# Estações oficiais (EMA) no litoral norte



## Aristocrata (26 Fev 2015 às 21:15)

Deixo aqui imagens recolhidas hoje em algumas estações meteorológicas do IPMA.
Parece que poderemos ter de volta algumas delas nos próximos tempos...

Imagens gentilmente cedidas pelo autor (J.N.) para o fórum, a quem agradeço desde já o gesto.

*EMA do aeródromo de V.N. de Cerveira:*






*EMA de Lamas de Mouro, Melgaço:*





*EMA de Monção-Valinha:*





*Observatório da Serra do Pilar, V.N. de Gaia* (duas imagens)*:*









São estações que no nosso imaginário valem muito, nomeadamente a do observatório da Serra do Pilar e a de Lamas de Mouro.


----------



## StormRic (26 Fev 2015 às 22:22)

Aristocrata disse:


> Deixo aqui imagens recolhidas hoje em algumas estações meteorológicas do IPMA.
> Parece que poderemos ter de volta algumas delas nos próximos tempos...

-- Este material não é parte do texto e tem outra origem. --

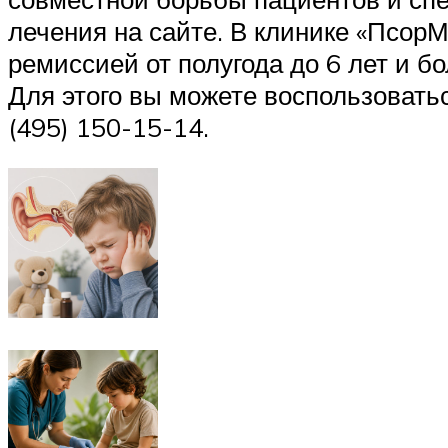
лечения на сайте. В клинике «ПсорМ
ремиссией от полугода до 6 лет и б
Для этого вы можете воспользовать
(495) 150-15-14.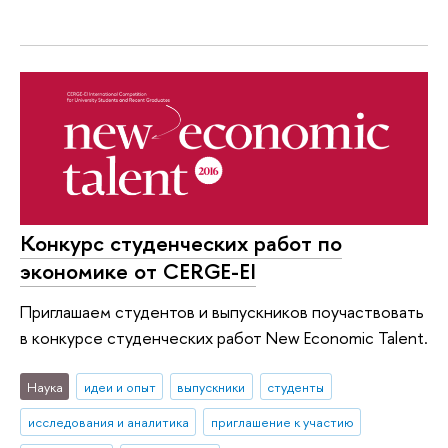
Конкурс студенческих работ по
экономике от CERGE-EI
Приглашаем студентов и выпускников поучаствовать
в конкурсе студенческих работ New Economic Talent.
Наука
идеи и опыт
выпускники
студенты
исследования и аналитика
приглашение к участию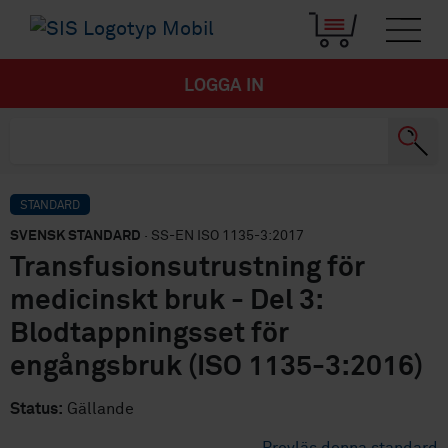
LOGGA IN
STANDARD
SVENSK STANDARD
· SS-EN ISO 1135-3:2017
Transfusionsutrustning för
medicinskt bruk - Del 3:
Blodtappningsset för
engångsbruk (ISO 1135-3:2016)
Status:
Gällande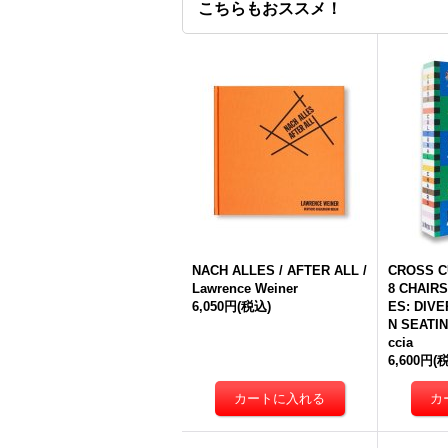
こちらもおススメ！
NACH ALLES / AFTER ALL /
CROSS C
Lawrence Weiner
8 CHAIR
6,050円
(税込)
ES: DIV
N SEATIN
ccia
6,600円
(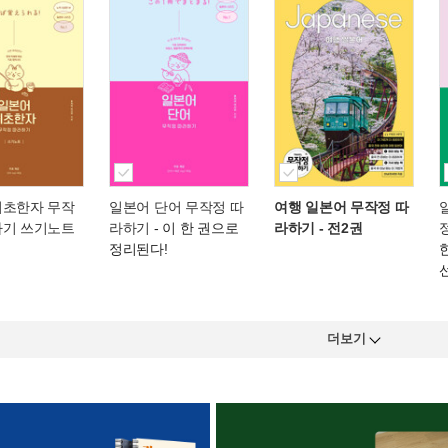
기초한자 무작
일본어 단어 무작정 따
여행 일본어 무작정 따
하기 쓰기노트
라하기
- 이 한 권으로
라하기 - 전2권
정리된다!
더보기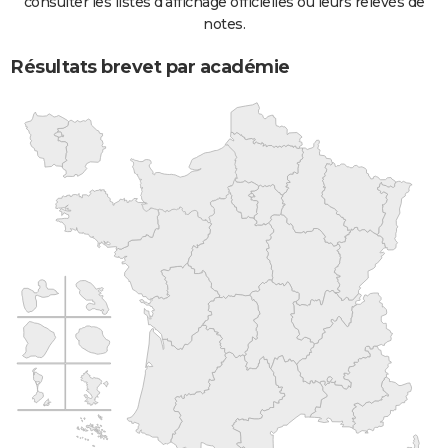
consulter les listes d'affichage officielles ou leurs relevés de
notes.
Résultats brevet par académie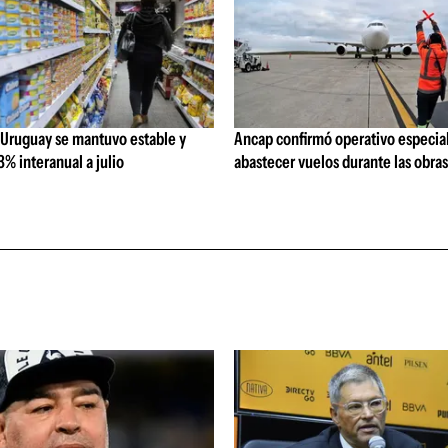
 Uruguay se mantuvo estable y
Ancap confirmó operativo especial
% interanual a julio
abastecer vuelos durante las obra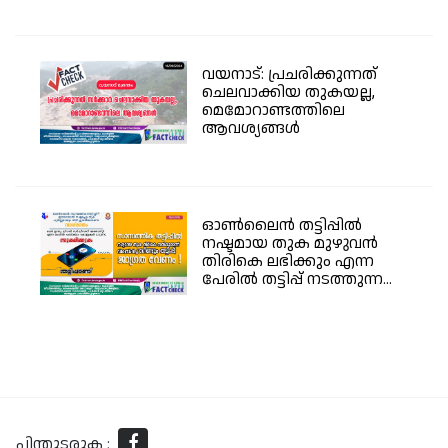
വയനാട്: പ്രചരിക്കുന്നത്
ചെലവാക്കിയ തുകയല്ല,
മെമോറാണ്ടത്തിലെ
ആവശ്യങ്ങൾ
ഓൺലൈൻ തട്ടിപ്പിൽ
നഷ്ടമായ തുക മുഴുവൻ
തിരികെ ലഭിക്കും എന്ന
പേരിൽ തട്ടിപ്പ് നടത്തുന്ന...
പിന്തുടരുക :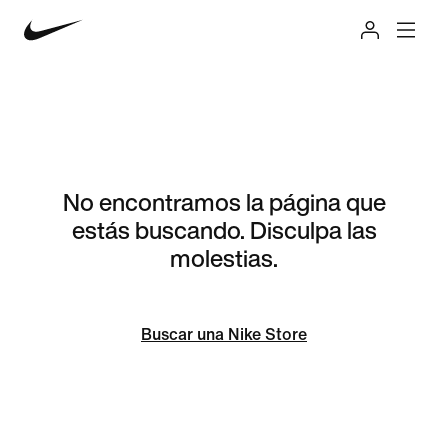
No encontramos la página que
estás buscando. Disculpa las
molestias.
Buscar una Nike Store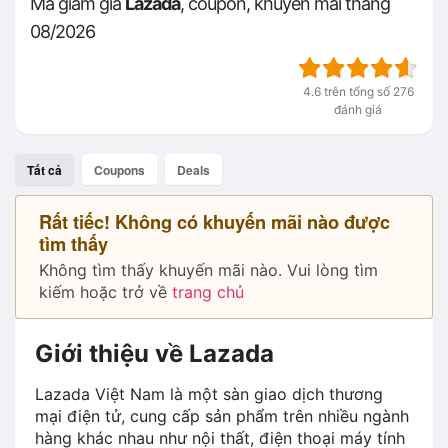
Mã giảm giá
Lazada
, coupon, khuyến mãi tháng
08/2026
4.6 trên tổng số 276
đánh giá
Tất cả
Coupons
Deals
Rất tiếc! Không có khuyến mãi nào được
tìm thấy
Không tìm thấy khuyến mãi nào. Vui lòng tìm
kiếm hoặc trở về
trang chủ
Giới thiệu về Lazada
Lazada Việt Nam là một sàn giao dịch thương
mại điện tử, cung cấp sản phẩm trên nhiều ngành
hàng khác nhau như nội thất, điện thoại máy tính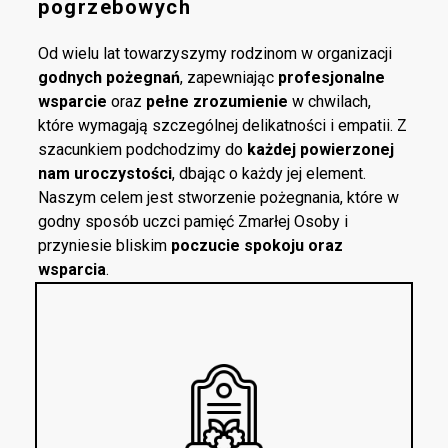
pogrzebowych
Od wielu lat towarzyszymy rodzinom w organizacji
godnych pożegnań
, zapewniając
profesjonalne
wsparcie
oraz
pełne zrozumienie
w chwilach,
które wymagają szczególnej delikatności i empatii. Z
szacunkiem podchodzimy do
każdej powierzonej
nam uroczystości
, dbając o każdy jej element.
Naszym celem jest stworzenie pożegnania, które w
godny sposób uczci pamięć Zmarłej Osoby i
przyniesie bliskim
poczucie spokoju oraz
wsparcia
.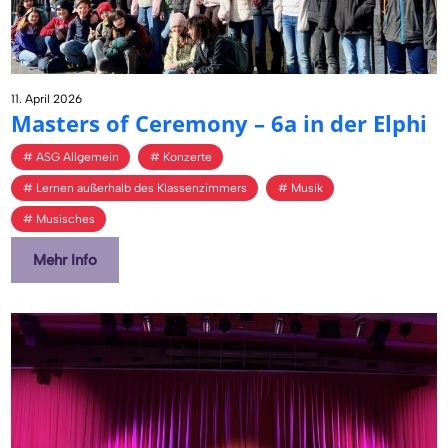
11. April 2026
Mas­ters of Ce­re­mo­ny – 6a in der Elphi
ASG Allgemein
Konzerte
Lernen außerhalb des Klassenzimmers
Musik
Musisches
Mehr Info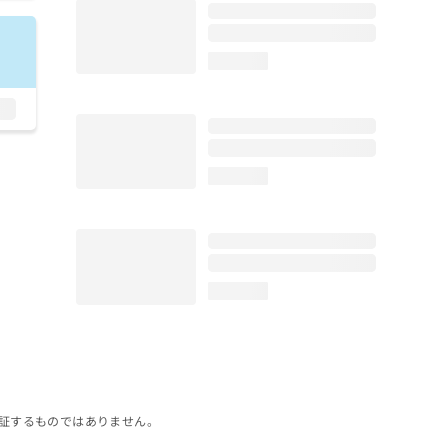
loading...
loading...
loading...
証するものではありません。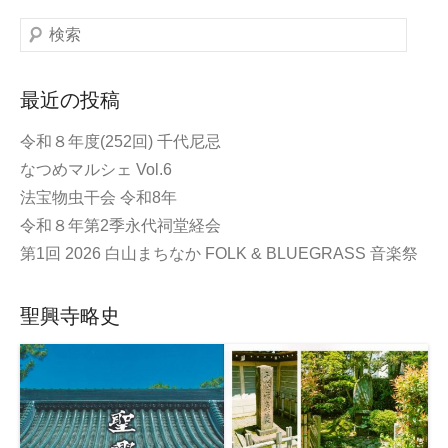
検
索
最近の投稿
令和８年度(252回) 千代尼忌
なつめマルシェ Vol.6
法宝物虫干会 令和8年
令和８年第2季永代祠堂経会
第1回 2026 白山まちなか FOLK & BLUEGRASS 音楽祭
聖興寺略史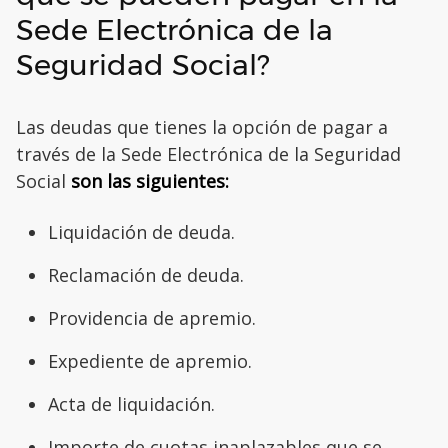
Sede Electrónica de la
Seguridad Social?
Las deudas que tienes la opción de pagar a
través de la Sede Electrónica de la Seguridad
Social
son las siguientes:
Liquidación de deuda.
Reclamación de deuda.
Providencia de apremio.
Expediente de apremio.
Acta de liquidación.
Importe de cuotas inaplazables que se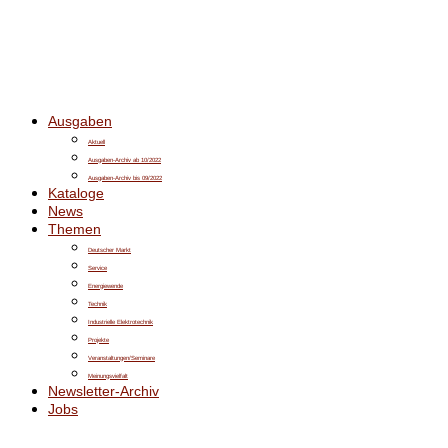
Ausgaben
Aktuell
Ausgaben-Archiv ab 10/2022
Ausgaben-Archiv bis 09/2022
Kataloge
News
Themen
Deutscher Markt
Service
Energiewende
Technik
Industrielle Elektrotechnik
Projekte
Veranstaltungen/Seminare
Meinungsvielfalt
Newsletter-Archiv
Jobs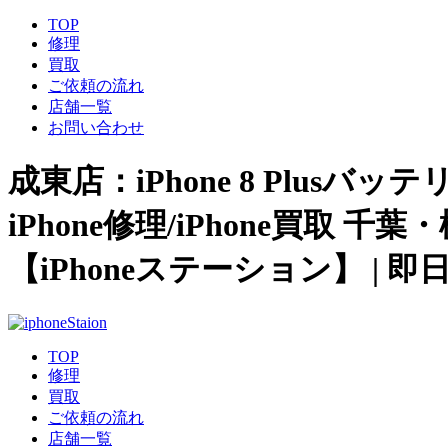
TOP
修理
買取
ご依頼の流れ
店舗一覧
お問い合わせ
成東店：iPhone 8 Plu
iPhone修理/iPhone買
【iPhoneステーション】 | 
TOP
修理
買取
ご依頼の流れ
店舗一覧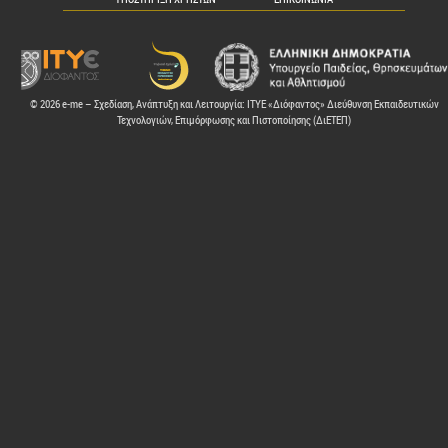
© 2026 e-me – Σχεδίαση, Ανάπτυξη και Λειτουργία: ΙΤΥΕ «Διόφαντος» Διεύθυνση Εκπαιδευτικών
Τεχνολογιών, Επιμόρφωσης και Πιστοποίησης (ΔιΕΤΕΠ)
ελών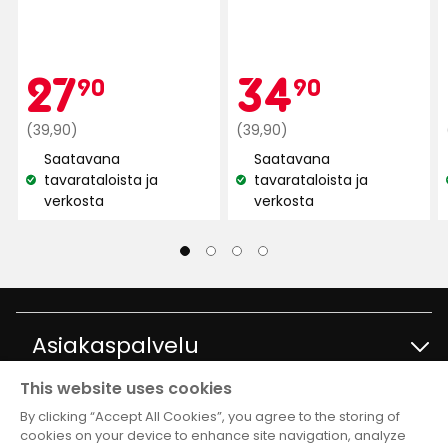
Verified by Trustvoice
Kampan
27,90
Kam
34,90
27
34
90
90
Normaali
€
Normaali
€
(39,90)
(39,90)
hinta
hinta
Saatavana
Saatavana
39,90
39,90
tavarataloista ja
tavarataloista ja
Katso
Katso
€
€
verkosta
verkosta
saatavuus:
saatavuus:
Asiakaspalvelu
This website uses cookies
Ota yhteyttä
Tietoja
By clicking “Accept All Cookies”, you agree to the storing of
cookies on your device to enhance site navigation, analyze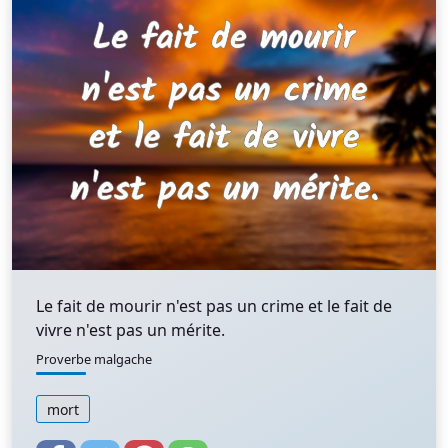
Le fait de mourir n'est pas un crime et le fait de
vivre n'est pas un mérite.
Proverbe malgache
mort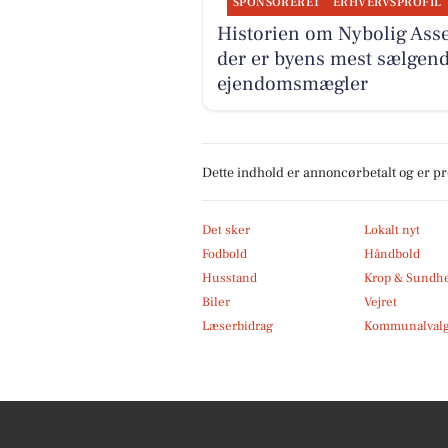
SPONSORERET
ERHVERVSPROFIL
Historien om Nybolig Ass
der er byens mest sælgen
ejendomsmægler
Dette indhold er annoncørbetalt og er 
Det sker
Lokalt nyt
Fodbold
Håndbold
Husstand
Krop & Sundh
Biler
Vejret
Læserbidrag
Kommunalvalg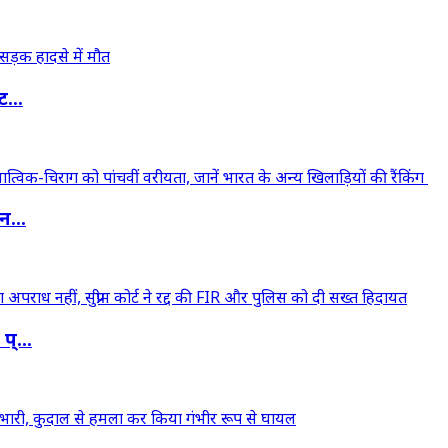
...
...
्...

Realmente estas já viram melhores dias. Serra do Pilar está inactiva há muitos meses já, mas pelo que se vê é devido a obras, muito bom sinal .
Cerveira parou a transmissão desde Janeiro mas hoje recomeçou os registos às 16h  (acumulou 1,7mm desde então, a propósito).
Lamas de Mouro emitiu 4 horas no dia 23, 4 horas no dia 24 e uma hora no dia 25 e terminou; e Monção também continua com interrupções periódicas fatais e séries inutilizadas. Esta última, pela foto, parece-me inconvenientemente rodeada de árvores altas, todas elas aliás de crescimento rápido o que pode explicar a situação inadequada presente.

São quatro estações muito importantes e históricas, realmente.
Boas fotos, parabéns e agradecimentos ao autor!

Obrigado pela partilha!


----------